The best way to start wrapping your head around it is one, actually try and
use all of the features of the software.

Then as the above poster said, start fixing small bugs and adding small
features.

Be happy that there is documentation, even a small amount. Then also be joyous
that it was written in python. It is a lot easier to read than diving into
some legacy C++ code.

------
henryfarbles
I would second some of the advice about working on a set of small bugs or
features. At my current job we have 2 million+ lines of code in a proprietary
language with absolutely no documentation! I found while working on smaller
issues it gave me an opportunity to familiarize myself with the rest of the
codebase. I also drew a diagram of the class hierarchy as I went but quickly
ran out of paper. It's a daunting task but you will become familiar with the
code in no time. Good luck!

------
arethuza
Some rough process like:

\- Identify the main use cases (i.e. what the thing is actually for)

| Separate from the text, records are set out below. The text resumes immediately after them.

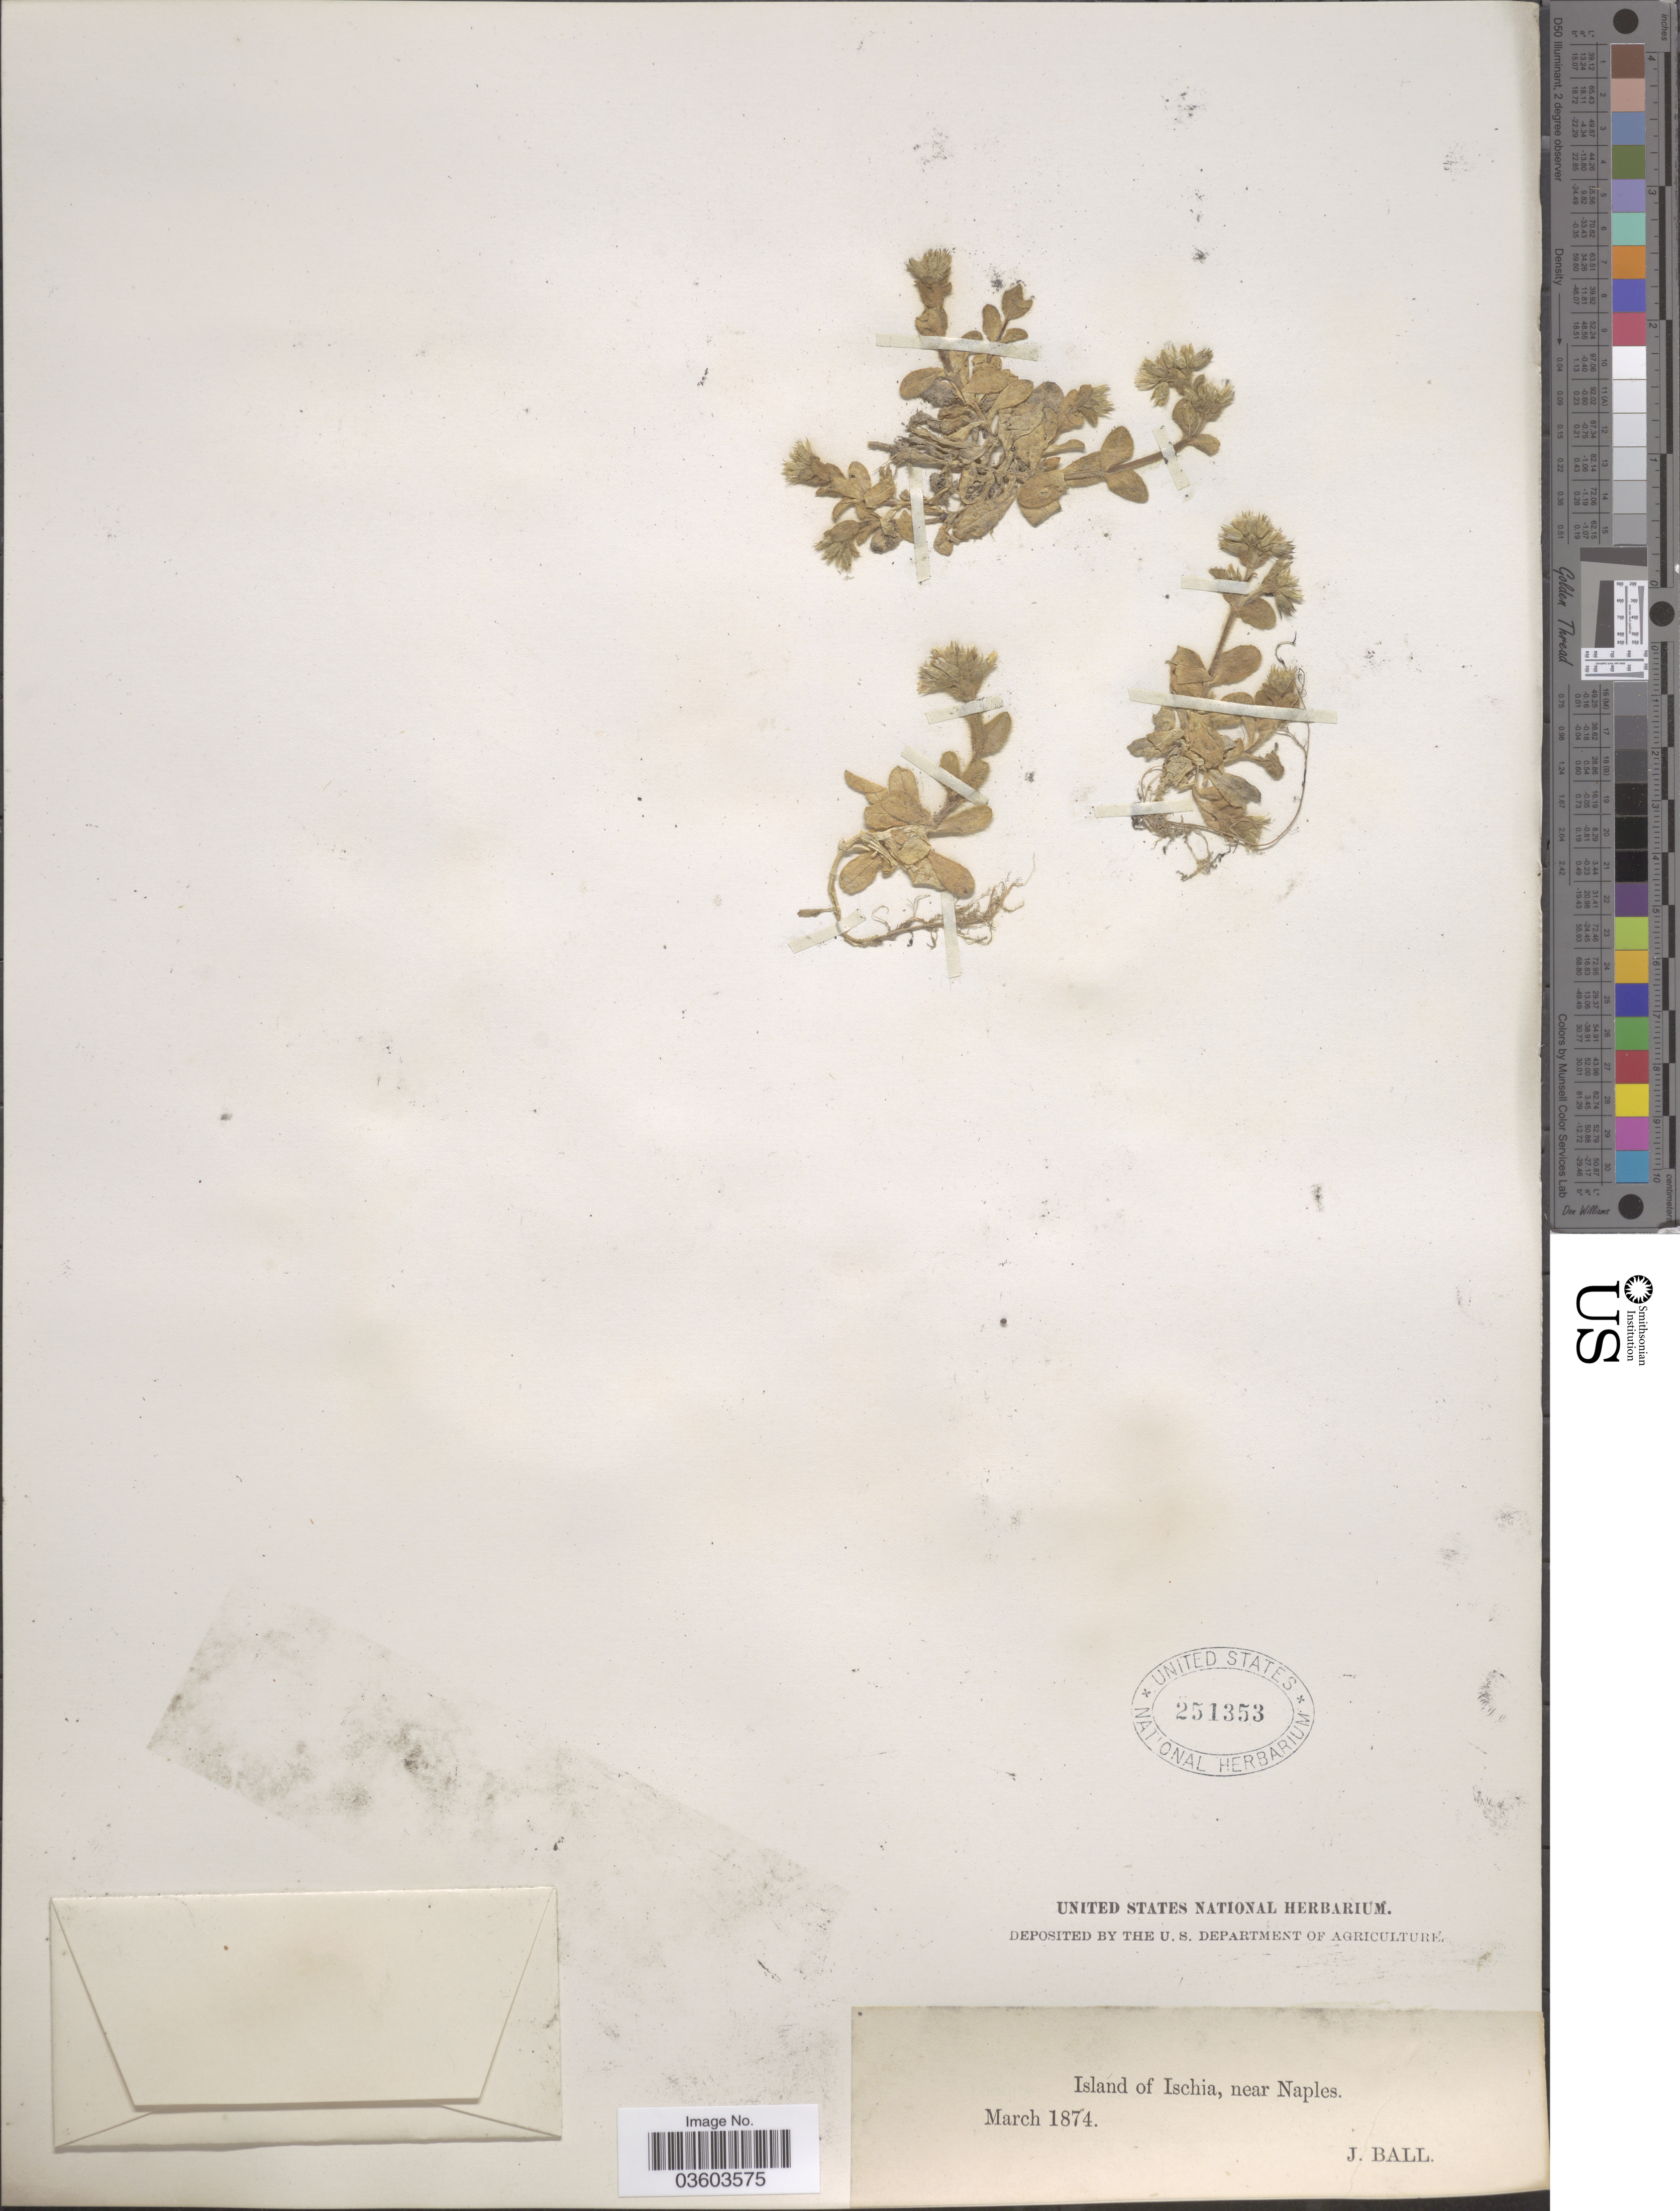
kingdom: Plantae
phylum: Tracheophyta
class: Magnoliopsida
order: Caryophyllales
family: Caryophyllaceae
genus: Cerastium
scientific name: Cerastium sp.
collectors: J. Ball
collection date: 1874-03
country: Italy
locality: Island of Ischia, near Naples.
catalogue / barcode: US 251353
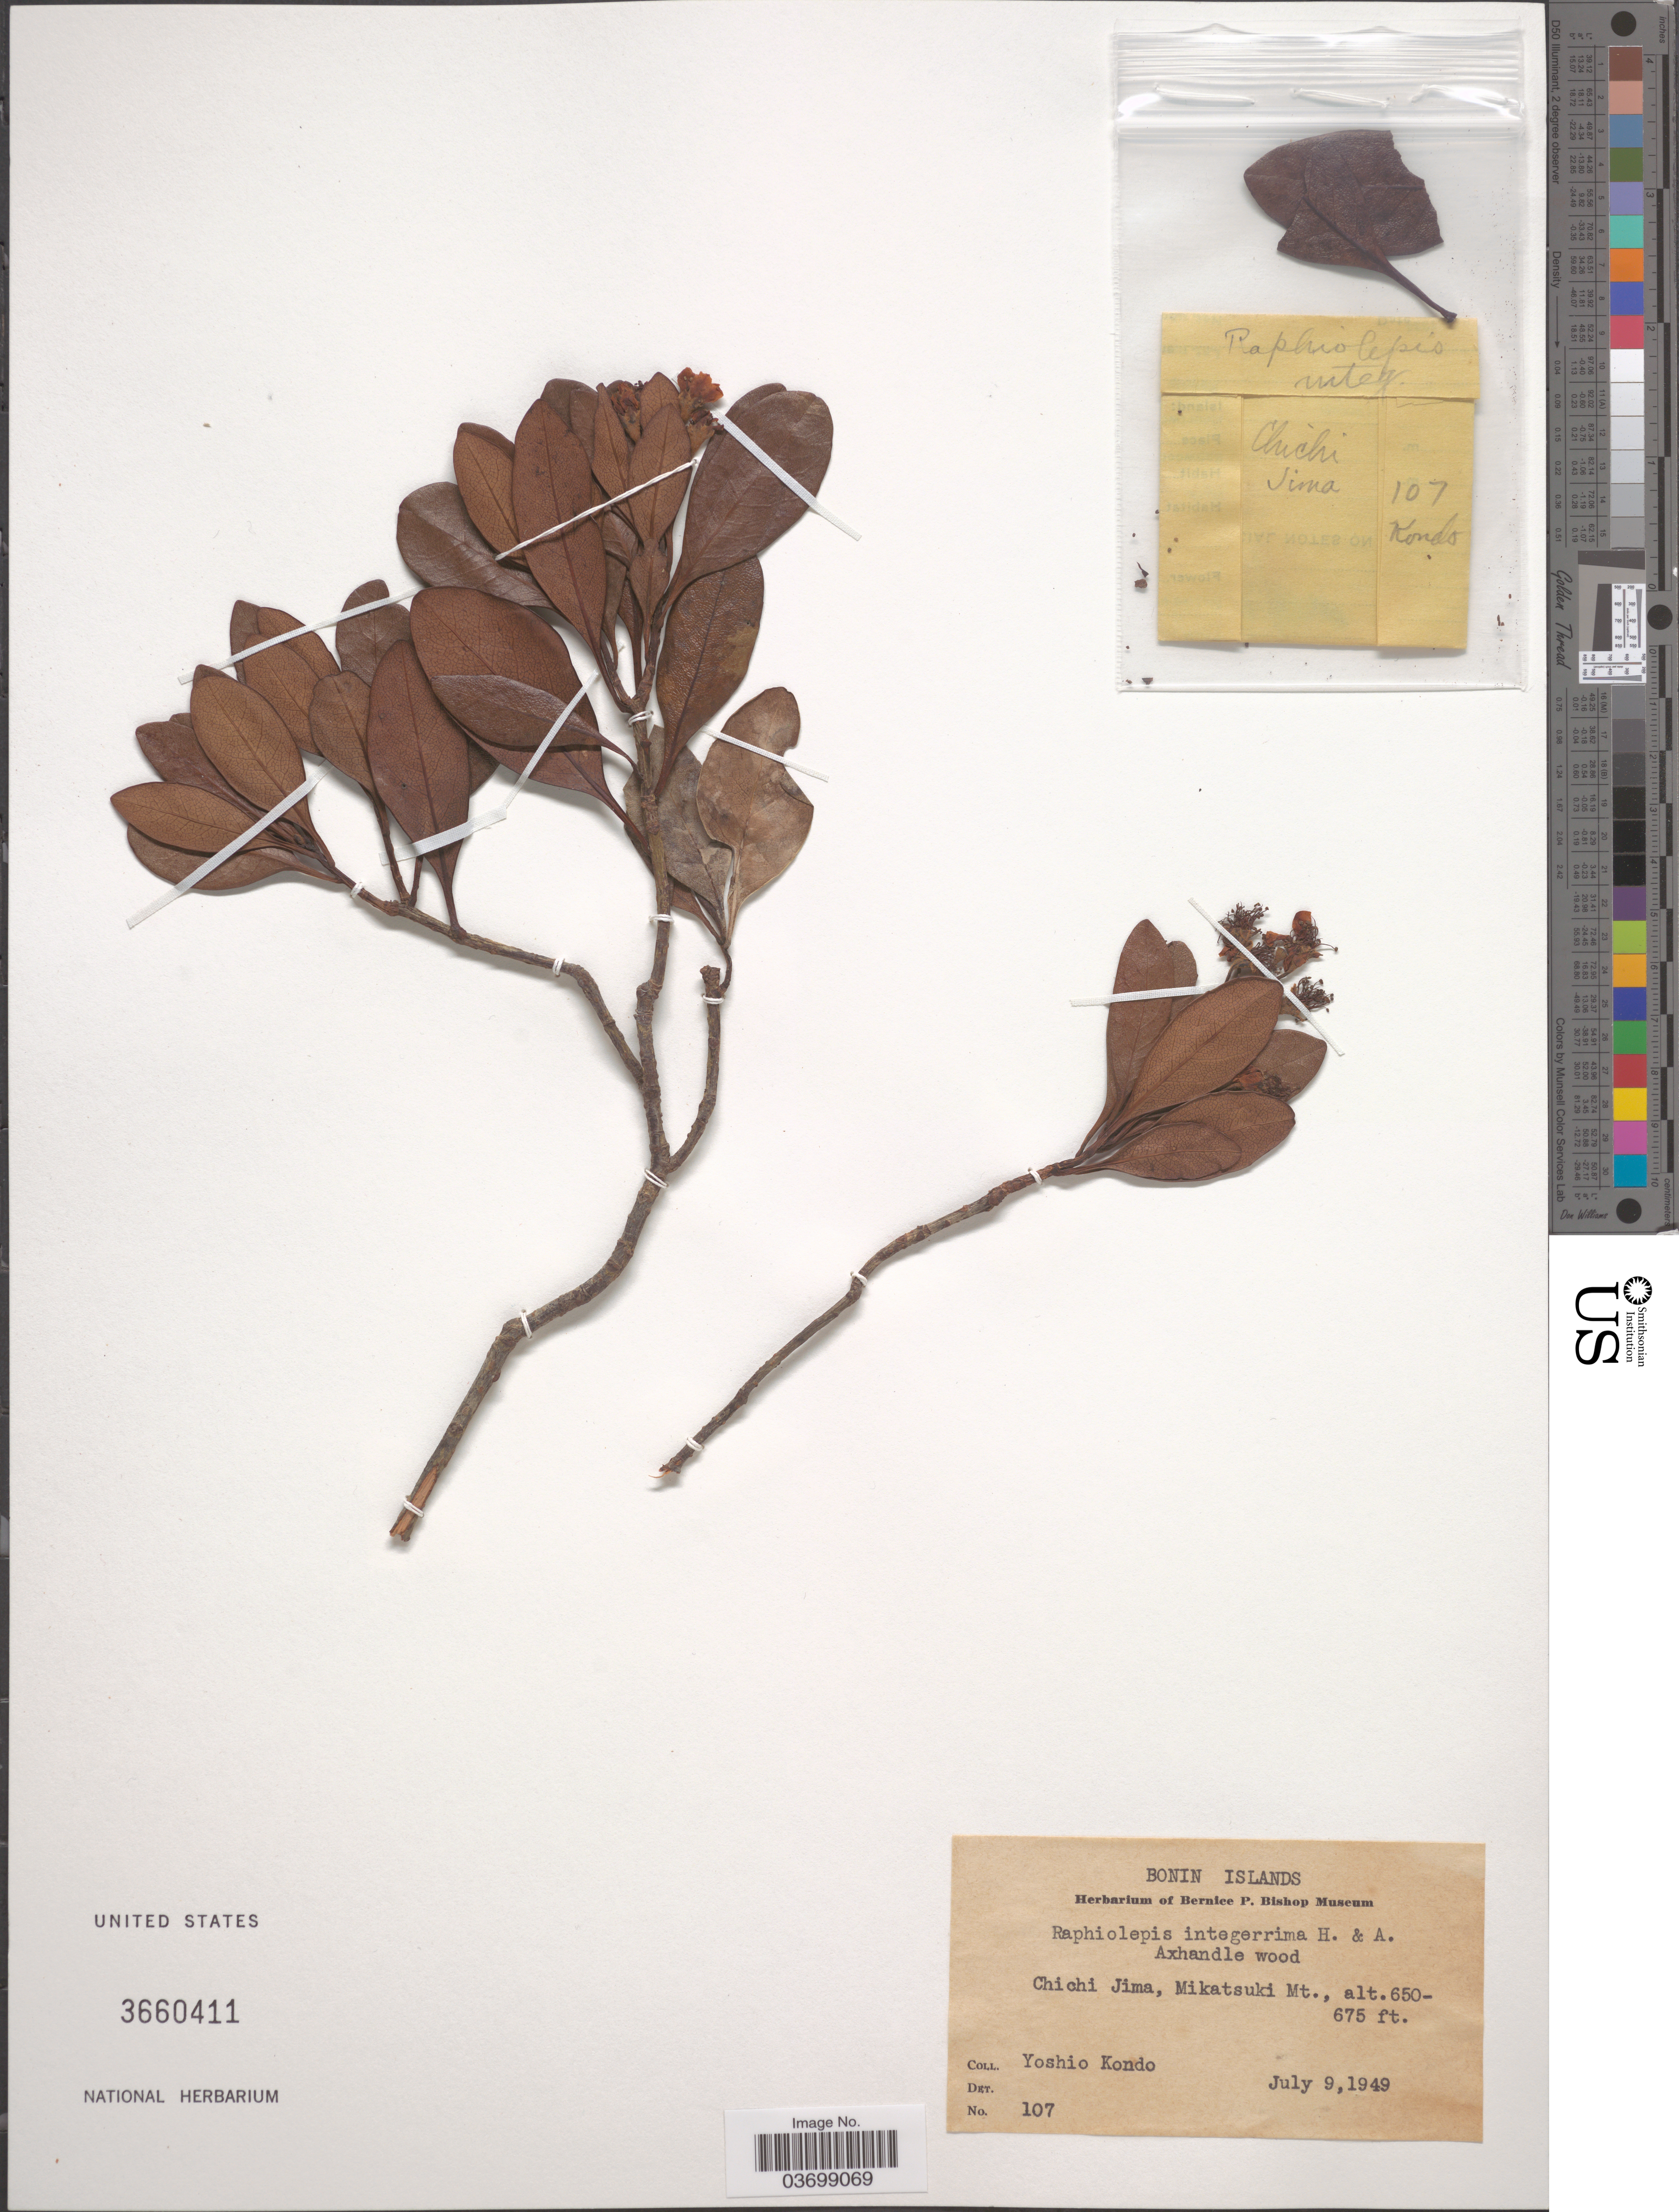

\- Work through each one until they bottom out in calls to a database,
webservice, message on a queue, file update etc.

\- Try and sketch out a rough architecture of how the "modules" in the
application hang together

Once you get used to doing this it can be quite fun in a masochistic kind of
way.

------
adrianscott
neat question, thanks for asking.

i like to figure out what roughly what:

\- the major modules are,

\- the communication paths between different pieces of the system / different
servers -- Drawing a picture is really helpful for this

\- key objects or function libraries

And then start with a very small upgrade; sometimes as simple as a little
html/view change.

hope this helps -- good luck!

------
hackinthebochs
Was version control used? Preferably something like Git or Hg where you can
see each changeset? Start at the beginning of the project to get a feel for
the overall structure then follow how it grew from there.